* Problem to solve: Please set down each line of the data again, unchanged.
*** Opening of Records supplied ***
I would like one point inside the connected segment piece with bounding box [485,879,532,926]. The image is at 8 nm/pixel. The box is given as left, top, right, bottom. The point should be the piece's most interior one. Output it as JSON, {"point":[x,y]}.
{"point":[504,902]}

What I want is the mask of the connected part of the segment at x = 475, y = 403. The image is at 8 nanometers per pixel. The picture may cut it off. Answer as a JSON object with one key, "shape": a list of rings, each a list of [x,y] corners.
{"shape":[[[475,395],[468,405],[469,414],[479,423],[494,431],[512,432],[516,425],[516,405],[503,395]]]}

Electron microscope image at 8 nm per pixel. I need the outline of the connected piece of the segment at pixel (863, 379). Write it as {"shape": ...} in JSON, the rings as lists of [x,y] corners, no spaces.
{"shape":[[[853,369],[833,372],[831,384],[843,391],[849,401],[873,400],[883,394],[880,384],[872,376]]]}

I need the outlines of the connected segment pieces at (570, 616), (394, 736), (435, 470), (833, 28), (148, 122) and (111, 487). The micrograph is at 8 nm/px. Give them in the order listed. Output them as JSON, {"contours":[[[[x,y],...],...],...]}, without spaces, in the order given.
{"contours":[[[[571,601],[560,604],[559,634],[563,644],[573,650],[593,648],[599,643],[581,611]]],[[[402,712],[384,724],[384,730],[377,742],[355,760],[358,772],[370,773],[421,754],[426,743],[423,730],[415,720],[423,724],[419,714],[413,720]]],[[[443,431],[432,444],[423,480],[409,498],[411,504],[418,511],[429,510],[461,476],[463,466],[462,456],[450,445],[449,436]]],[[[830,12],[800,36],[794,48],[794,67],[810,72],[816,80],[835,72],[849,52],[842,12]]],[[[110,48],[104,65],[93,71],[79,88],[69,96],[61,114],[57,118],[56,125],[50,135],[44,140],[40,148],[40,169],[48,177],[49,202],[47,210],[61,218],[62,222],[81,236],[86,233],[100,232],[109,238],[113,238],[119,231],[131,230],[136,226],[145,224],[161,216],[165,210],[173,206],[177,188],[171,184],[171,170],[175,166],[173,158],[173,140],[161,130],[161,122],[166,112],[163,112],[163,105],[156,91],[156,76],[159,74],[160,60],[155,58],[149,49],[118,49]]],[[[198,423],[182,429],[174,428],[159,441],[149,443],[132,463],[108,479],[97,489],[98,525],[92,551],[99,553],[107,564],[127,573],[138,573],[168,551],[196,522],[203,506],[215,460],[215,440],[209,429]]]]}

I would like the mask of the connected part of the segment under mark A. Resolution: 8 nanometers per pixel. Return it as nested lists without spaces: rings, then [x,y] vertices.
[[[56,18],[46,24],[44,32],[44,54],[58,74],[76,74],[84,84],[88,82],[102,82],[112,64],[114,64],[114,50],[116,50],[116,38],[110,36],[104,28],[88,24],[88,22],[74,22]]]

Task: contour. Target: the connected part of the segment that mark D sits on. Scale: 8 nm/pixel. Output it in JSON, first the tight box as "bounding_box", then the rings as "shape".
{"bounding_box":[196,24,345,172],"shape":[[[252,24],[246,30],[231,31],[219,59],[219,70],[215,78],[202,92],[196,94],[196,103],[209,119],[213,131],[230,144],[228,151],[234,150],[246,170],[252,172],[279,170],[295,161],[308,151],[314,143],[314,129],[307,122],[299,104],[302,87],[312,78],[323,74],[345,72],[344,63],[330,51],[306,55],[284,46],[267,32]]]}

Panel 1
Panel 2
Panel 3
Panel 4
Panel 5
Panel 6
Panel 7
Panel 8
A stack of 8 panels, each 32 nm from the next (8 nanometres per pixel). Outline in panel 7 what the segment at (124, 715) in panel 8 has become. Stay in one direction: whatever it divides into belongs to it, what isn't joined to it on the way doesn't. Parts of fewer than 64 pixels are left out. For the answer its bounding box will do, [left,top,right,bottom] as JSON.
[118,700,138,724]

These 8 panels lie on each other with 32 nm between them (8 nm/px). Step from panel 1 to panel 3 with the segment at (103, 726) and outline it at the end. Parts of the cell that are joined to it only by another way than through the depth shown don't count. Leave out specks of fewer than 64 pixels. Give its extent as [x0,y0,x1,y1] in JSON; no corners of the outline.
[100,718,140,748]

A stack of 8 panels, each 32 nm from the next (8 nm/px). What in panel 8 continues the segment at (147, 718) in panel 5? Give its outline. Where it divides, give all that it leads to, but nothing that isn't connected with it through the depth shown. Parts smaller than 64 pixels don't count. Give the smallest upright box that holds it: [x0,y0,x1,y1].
*** Close of Records supplied ***
* Final answer:
I would like one point inside the connected segment piece with bounding box [485,879,532,926]. The image is at 8 nm/pixel. The box is given as left, top, right, bottom. The point should be the piece's most interior one. Output it as JSON, {"point":[x,y]}.
{"point":[504,902]}

What I want is the mask of the connected part of the segment at x = 475, y = 403. The image is at 8 nanometers per pixel. The picture may cut it off. Answer as a JSON object with one key, "shape": a list of rings, each a list of [x,y] corners.
{"shape":[[[475,395],[468,405],[469,414],[479,423],[494,431],[512,432],[516,425],[516,405],[503,395]]]}

Electron microscope image at 8 nm per pixel. I need the outline of the connected piece of the segment at pixel (863, 379). Write it as {"shape": ...} in JSON, the rings as lists of [x,y] corners, no spaces.
{"shape":[[[853,369],[833,372],[831,384],[843,391],[849,401],[873,400],[883,394],[880,384],[872,376]]]}

I need the outlines of the connected segment pieces at (570, 616), (394, 736), (435, 470), (833, 28), (148, 122) and (111, 487). The micrograph is at 8 nm/px. Give them in the order listed. Output them as JSON, {"contours":[[[[x,y],...],...],...]}, without spaces, in the order given.
{"contours":[[[[571,601],[560,604],[559,634],[563,644],[573,650],[593,648],[599,643],[581,611]]],[[[402,712],[384,724],[384,730],[377,742],[355,760],[358,772],[370,773],[421,754],[426,743],[423,730],[415,720],[423,724],[419,714],[413,720]]],[[[443,431],[432,444],[423,480],[409,498],[411,504],[418,511],[429,510],[461,476],[463,466],[462,456],[450,445],[449,436]]],[[[830,12],[800,36],[794,48],[794,67],[810,72],[816,80],[835,72],[849,52],[842,12]]],[[[110,48],[104,65],[93,71],[79,88],[69,96],[61,114],[57,118],[56,125],[50,135],[44,140],[40,148],[40,169],[48,177],[49,202],[47,210],[61,218],[62,222],[81,236],[86,233],[100,232],[109,238],[113,238],[119,231],[131,230],[136,226],[145,224],[161,216],[165,210],[173,206],[177,188],[171,184],[171,170],[175,166],[173,158],[173,140],[161,130],[161,122],[166,112],[163,112],[163,105],[156,91],[156,76],[159,74],[160,60],[155,58],[149,49],[118,49]]],[[[198,423],[182,429],[174,428],[159,441],[149,443],[132,463],[108,479],[97,489],[98,525],[92,551],[99,553],[107,564],[127,573],[138,573],[168,551],[196,522],[203,506],[215,460],[215,440],[209,429]]]]}

I would like the mask of the connected part of the segment under mark A. Resolution: 8 nanometers per pixel. Return it as nested lists without spaces: rings, then [x,y] vertices.
[[[56,18],[46,24],[44,32],[44,54],[58,74],[76,74],[84,84],[88,82],[102,82],[112,64],[114,64],[114,50],[116,50],[116,38],[110,36],[104,28],[88,24],[88,22],[74,22]]]

Task: contour. Target: the connected part of the segment that mark D sits on. Scale: 8 nm/pixel. Output it in JSON, first the tight box as "bounding_box", then the rings as "shape".
{"bounding_box":[196,24,345,172],"shape":[[[252,24],[246,30],[231,31],[219,59],[219,70],[215,78],[202,92],[196,94],[196,103],[209,119],[213,131],[230,144],[228,151],[234,150],[246,170],[252,172],[279,170],[295,161],[308,151],[314,143],[314,129],[307,122],[299,104],[302,87],[312,78],[323,74],[345,72],[344,63],[330,51],[306,55],[284,46],[267,32]]]}

Panel 1
Panel 2
Panel 3
Panel 4
Panel 5
Panel 6
Panel 7
Panel 8
A stack of 8 panels, each 32 nm from the next (8 nanometres per pixel). Outline in panel 7 what the segment at (124, 715) in panel 8 has become. Stay in one direction: whatever it divides into belongs to it, what isn't joined to it on the way doesn't. Parts of fewer than 64 pixels are left out. For the answer its bounding box will do, [left,top,right,bottom] as JSON.
[118,700,138,724]

These 8 panels lie on each other with 32 nm between them (8 nm/px). Step from panel 1 to panel 3 with the segment at (103, 726) and outline it at the end. Parts of the cell that are joined to it only by another way than through the depth shown don't count. Leave out specks of fewer than 64 pixels. Give its extent as [x0,y0,x1,y1] in JSON; no corners of the outline.
[100,718,140,748]

A stack of 8 panels, each 32 nm from the next (8 nm/px). What in panel 8 continues the segment at (147, 718) in panel 5? Give its outline. Where it divides, give all that it leads to, but nothing that isn't connected with it through the depth shown. Parts smaller than 64 pixels don't count. Give the smallest upright box that holds it: [x0,y0,x1,y1].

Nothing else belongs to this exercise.